**Work instruction A**:
Can you reproduce the whole listing exactly, line for line, but leave out the pictures?

**Page extract**:
/---
Combined licensing with CC0‑1.0 and MIT

Release | 04


This posting covers the licensing of mixed‑content material and multi‑role material using some combination of the CC0‑1.0 content and MIT software licenses. An example of mixed‑content material would be a Jupyter Notebook. And an example of multi‑role material would be an open ontology intended to inform the semantics of both data and code.

Introduction

Any two public licenses can potentially be linked using either AND or OR relationships. I was recently asked which might be the better option for joining CC0‑1.0 and MIT when dual licensing in these various contexts. Dual licensing in the general sense that either one of the licenses should apply or that both licenses should apply simultaneously. This posting, for the reasons provided, concludes that the choice between AND and OR depends on the application area and the desired objectives.

An AND relationship means the terms of both licenses must apply. While an OR relationship means either license can apply and the recipient is able to elect which to deploy. This posting examines the specifics of both options and particularly the question of logical compatibility required under an AND relationship.

Application areas

As indicated, two broad yet distinct use‑cases are identified in this posting:

  • mixed‑content material
  • multi‑role material

Mixed‑content material contains code, data, and written content within the one entity, or legally speaking, collective work. These different types of material are treated differently under copyright law, but the options under discussion here do not require the author or programmer to designate which is which. The example of a Jupyter Notebook was offered earlier.
\---
**Records for this task**:
/---
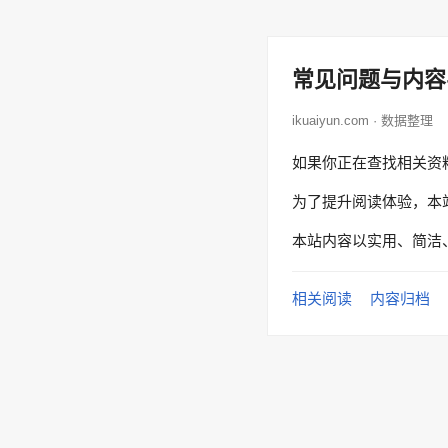
常见问题与内容
ikuaiyun.com · 数据整理
如果你正在查找相关资
为了提升阅读体验，本
本站内容以实用、简洁
相关阅读
内容归档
\---
**Work instruction B**:
Could you write out the licensing post word for word, starting at "Combined licensing with" and ending at "the desired objectives."?

**Expected output A**:
常见问题与内容
ikuaiyun.com · 数据整理
如果你正在查找相关资
为了提升阅读体验，本
本站内容以实用、简洁
相关阅读
内容归档

**Expected output B**:
Combined licensing with CC0‑1.0 and MIT

Release | 04


This posting covers the licensing of mixed‑content material and multi‑role material using some combination of the CC0‑1.0 content and MIT software licenses. An example of mixed‑content material would be a Jupyter Notebook. And an example of multi‑role material would be an open ontology intended to inform the semantics of both data and code.

Introduction

Any two public licenses can potentially be linked using either AND or OR relationships. I was recently asked which might be the better option for joining CC0‑1.0 and MIT when dual licensing in these various contexts. Dual licensing in the general sense that either one of the licenses should apply or that both licenses should apply simultaneously. This posting, for the reasons provided, concludes that the choice between AND and OR depends on the application area and the desired objectives.